■ **DOCUMENT SECTION**:

# Twitter Data Sentiment Analysis

In this file we are performing sentiment analysis on the ElonMusk tweet data and performing visualisation on his tweets

In [1]:
# Initial imports

import requests
import os
import json
from dotenv import load_dotenv
import pandas as pd
import matplotlib.pyplot as plt

# tweepy for twitter data requests
import tweepy as tw

from monkeylearn import MonkeyLearn
 

ModuleNotFoundError: No module named 'tweepy'

### Loading environment variables

In [None]:
# Loading environment variables
load_dotenv()

# Loading the twitter tokens and keys for twitter OAuth access
consumer_key = os.getenv("consumer_key")
consumer_secret = os.getenv("consumer_secret")
access_token = os.getenv("access_token")
access_token_secret = os.getenv("access_token_secret")
bearer_token = os.getenv("BEARER")

# Loading the monkeylearn api key for sentiment analysis
monkeylearn_key = os.getenv("monkey_learn")

### Twitter api client setup for elonmusk tweet

In [None]:
# Twitter api client setup for elonmusk tweet
query = 'from:elonmusk -is:retweet'
client = tw.Client( bearer_token=bearer_token, 
                        consumer_key=consumer_key, 
                        consumer_secret=consumer_secret, 
                        access_token=access_token, 
                        access_token_secret=access_token_secret, 
                        return_type = requests.Response,
                        wait_on_rate_limit=True)
     

In [None]:
    
# start time of the data parameter
start_time = '2021-01-01T00:00:00Z'

# end_time of the data parameter
end_time = '2022-05-06T00:00:00Z'

userid="44196397"

■ **RECORDED INFORMATION**:

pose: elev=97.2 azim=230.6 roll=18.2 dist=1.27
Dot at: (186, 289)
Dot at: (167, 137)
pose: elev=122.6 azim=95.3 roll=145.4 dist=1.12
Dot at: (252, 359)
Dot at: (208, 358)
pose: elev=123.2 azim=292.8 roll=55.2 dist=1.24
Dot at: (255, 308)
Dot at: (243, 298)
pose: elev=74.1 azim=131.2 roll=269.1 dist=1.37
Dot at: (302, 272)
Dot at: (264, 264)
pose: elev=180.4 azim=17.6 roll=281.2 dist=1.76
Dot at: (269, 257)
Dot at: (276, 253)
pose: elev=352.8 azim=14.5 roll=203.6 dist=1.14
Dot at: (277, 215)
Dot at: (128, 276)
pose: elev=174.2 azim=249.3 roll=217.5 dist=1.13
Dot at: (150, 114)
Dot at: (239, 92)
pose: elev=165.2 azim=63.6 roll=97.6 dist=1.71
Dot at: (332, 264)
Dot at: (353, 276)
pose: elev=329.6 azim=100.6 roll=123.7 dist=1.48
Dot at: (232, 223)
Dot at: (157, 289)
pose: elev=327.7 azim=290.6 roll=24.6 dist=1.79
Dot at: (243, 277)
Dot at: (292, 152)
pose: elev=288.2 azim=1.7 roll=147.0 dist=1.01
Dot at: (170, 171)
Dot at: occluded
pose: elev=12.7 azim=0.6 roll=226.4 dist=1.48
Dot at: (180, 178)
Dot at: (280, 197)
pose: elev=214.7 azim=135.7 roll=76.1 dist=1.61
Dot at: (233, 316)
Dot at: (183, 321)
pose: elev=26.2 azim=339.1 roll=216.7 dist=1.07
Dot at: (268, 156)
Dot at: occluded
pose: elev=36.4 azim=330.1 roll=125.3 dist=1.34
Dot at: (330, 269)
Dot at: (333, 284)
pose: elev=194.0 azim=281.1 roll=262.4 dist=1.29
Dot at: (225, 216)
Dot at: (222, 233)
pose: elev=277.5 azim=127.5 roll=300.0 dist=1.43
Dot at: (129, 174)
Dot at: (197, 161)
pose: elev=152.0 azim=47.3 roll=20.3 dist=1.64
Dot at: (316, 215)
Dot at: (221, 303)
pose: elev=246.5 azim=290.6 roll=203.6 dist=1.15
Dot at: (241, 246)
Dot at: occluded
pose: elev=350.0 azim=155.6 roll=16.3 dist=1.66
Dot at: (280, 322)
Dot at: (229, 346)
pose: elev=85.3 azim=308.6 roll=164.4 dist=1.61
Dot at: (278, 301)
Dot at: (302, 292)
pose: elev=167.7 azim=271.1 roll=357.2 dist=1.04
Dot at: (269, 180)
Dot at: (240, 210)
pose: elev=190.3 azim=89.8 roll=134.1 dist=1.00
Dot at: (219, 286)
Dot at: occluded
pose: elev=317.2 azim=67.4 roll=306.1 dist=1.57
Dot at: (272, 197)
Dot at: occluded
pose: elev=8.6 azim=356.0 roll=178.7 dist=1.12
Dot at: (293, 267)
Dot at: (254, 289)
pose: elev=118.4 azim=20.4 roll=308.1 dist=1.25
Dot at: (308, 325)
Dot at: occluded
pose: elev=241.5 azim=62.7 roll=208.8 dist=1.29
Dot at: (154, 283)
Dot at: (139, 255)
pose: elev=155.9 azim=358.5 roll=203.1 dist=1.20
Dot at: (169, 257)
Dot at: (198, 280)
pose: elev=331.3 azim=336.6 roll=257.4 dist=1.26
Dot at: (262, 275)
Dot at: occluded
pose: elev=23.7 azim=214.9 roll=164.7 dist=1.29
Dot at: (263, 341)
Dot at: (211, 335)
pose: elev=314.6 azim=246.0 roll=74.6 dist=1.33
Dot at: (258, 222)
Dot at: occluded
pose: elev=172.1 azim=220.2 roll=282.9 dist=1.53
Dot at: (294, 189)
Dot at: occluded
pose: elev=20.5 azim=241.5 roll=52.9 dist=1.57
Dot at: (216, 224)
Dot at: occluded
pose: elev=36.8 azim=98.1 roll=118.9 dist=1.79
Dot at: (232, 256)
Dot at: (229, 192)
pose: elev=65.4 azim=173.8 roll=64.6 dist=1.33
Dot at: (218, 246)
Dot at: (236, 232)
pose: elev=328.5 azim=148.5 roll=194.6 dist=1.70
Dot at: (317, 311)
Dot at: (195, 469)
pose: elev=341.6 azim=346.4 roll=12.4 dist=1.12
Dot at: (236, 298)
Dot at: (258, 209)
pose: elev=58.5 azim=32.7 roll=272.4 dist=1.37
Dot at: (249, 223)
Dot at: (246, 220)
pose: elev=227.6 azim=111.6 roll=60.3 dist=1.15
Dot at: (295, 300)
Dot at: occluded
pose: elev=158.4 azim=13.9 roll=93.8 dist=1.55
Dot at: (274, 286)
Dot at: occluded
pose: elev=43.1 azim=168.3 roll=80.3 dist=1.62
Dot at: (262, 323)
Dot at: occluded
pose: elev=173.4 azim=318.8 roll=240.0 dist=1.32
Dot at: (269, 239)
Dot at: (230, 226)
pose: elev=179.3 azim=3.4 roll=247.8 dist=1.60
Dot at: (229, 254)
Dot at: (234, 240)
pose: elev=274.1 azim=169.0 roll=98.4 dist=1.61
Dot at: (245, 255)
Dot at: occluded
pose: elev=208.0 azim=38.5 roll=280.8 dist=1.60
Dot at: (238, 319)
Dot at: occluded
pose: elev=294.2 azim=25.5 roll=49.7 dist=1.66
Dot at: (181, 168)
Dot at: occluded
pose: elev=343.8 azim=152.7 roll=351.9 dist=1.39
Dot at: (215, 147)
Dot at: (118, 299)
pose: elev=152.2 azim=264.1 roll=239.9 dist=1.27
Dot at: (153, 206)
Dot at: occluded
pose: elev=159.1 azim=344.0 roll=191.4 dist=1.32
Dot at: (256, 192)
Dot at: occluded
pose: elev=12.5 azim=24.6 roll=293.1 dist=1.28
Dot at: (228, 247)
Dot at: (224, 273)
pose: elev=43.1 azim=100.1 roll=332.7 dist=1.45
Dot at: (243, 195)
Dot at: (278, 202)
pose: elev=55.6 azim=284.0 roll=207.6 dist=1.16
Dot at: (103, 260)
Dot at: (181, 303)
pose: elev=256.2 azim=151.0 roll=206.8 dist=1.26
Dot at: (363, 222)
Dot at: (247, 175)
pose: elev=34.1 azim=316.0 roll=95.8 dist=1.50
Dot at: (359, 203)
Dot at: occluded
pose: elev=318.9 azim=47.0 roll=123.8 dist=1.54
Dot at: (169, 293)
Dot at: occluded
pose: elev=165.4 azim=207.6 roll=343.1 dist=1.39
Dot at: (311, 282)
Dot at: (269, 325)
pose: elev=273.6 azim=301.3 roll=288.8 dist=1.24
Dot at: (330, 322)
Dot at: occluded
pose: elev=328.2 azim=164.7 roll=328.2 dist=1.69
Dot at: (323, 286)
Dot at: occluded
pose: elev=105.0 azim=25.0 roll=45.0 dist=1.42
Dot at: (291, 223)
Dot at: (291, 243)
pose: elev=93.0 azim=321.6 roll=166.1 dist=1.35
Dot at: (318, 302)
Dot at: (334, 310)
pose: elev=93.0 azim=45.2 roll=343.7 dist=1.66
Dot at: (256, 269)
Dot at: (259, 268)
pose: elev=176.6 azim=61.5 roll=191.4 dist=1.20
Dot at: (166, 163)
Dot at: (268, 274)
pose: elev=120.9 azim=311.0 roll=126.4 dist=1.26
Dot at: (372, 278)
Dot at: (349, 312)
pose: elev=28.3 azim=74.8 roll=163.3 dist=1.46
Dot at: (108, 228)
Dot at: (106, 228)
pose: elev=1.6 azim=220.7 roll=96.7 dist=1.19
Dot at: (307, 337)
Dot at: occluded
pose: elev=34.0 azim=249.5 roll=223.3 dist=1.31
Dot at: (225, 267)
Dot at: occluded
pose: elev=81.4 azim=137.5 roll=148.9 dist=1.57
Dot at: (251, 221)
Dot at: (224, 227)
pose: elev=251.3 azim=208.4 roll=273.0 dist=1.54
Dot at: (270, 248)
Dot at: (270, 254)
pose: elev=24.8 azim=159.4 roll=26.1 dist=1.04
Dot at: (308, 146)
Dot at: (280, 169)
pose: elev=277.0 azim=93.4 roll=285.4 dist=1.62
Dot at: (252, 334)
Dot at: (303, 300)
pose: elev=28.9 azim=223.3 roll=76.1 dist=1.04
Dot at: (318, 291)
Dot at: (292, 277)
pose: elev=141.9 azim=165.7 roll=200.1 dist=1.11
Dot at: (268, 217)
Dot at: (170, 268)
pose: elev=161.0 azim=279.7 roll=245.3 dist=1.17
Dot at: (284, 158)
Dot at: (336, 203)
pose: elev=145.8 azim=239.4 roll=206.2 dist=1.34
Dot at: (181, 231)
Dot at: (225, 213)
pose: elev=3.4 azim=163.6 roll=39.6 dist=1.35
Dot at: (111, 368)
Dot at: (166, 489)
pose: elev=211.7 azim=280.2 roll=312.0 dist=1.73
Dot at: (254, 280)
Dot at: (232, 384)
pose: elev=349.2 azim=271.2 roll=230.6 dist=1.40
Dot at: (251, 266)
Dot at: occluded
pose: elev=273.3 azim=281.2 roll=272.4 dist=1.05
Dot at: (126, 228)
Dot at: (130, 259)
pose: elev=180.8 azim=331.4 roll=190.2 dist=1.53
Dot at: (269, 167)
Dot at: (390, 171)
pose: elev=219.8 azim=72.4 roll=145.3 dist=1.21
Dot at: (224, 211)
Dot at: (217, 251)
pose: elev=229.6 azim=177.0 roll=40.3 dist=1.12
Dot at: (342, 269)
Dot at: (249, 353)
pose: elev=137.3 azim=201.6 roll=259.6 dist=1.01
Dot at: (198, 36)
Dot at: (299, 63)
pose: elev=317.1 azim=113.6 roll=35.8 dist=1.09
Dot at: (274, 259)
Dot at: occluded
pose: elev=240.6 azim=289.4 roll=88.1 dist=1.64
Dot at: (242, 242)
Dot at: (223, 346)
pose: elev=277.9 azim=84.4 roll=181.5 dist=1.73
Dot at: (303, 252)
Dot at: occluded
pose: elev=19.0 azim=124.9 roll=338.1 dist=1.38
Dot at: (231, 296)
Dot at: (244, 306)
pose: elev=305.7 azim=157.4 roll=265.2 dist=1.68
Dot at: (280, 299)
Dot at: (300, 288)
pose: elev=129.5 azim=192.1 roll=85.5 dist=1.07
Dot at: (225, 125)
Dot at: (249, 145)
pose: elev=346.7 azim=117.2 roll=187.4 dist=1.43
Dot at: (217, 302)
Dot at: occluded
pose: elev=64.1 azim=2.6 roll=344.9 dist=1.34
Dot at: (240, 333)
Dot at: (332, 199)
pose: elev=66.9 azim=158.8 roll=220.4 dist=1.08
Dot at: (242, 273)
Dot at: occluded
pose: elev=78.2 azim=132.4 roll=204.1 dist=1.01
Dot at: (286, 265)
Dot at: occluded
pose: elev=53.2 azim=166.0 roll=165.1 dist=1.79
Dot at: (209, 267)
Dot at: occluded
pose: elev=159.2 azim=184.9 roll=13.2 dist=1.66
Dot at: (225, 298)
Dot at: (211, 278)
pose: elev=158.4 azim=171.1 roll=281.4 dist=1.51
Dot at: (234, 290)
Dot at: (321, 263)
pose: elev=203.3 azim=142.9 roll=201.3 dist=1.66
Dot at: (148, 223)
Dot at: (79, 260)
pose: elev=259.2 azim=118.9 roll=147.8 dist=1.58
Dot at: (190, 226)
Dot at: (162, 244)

■ **YOUR TASKS**:
(1) In the Twitter sentiment analysis notebook, what value is assigned to end_time?
(2) Please repeat the part of the Twitter sentiment analysis notebook starting at "### Twitter api" and ending at "wait_on_rate_limit=True)".

■ **RESULTS OF THE EXERCISE**:
(1) '2022-05-06T00:00:00Z'

(2)
### Twitter api client setup for elonmusk tweet

In [None]:
# Twitter api client setup for elonmusk tweet
query = 'from:elonmusk -is:retweet'
client = tw.Client( bearer_token=bearer_token, 
                        consumer_key=consumer_key, 
                        consumer_secret=consumer_secret, 
                        access_token=access_token, 
                        access_token_secret=access_token_secret, 
                        return_type = requests.Response,
                        wait_on_rate_limit=True)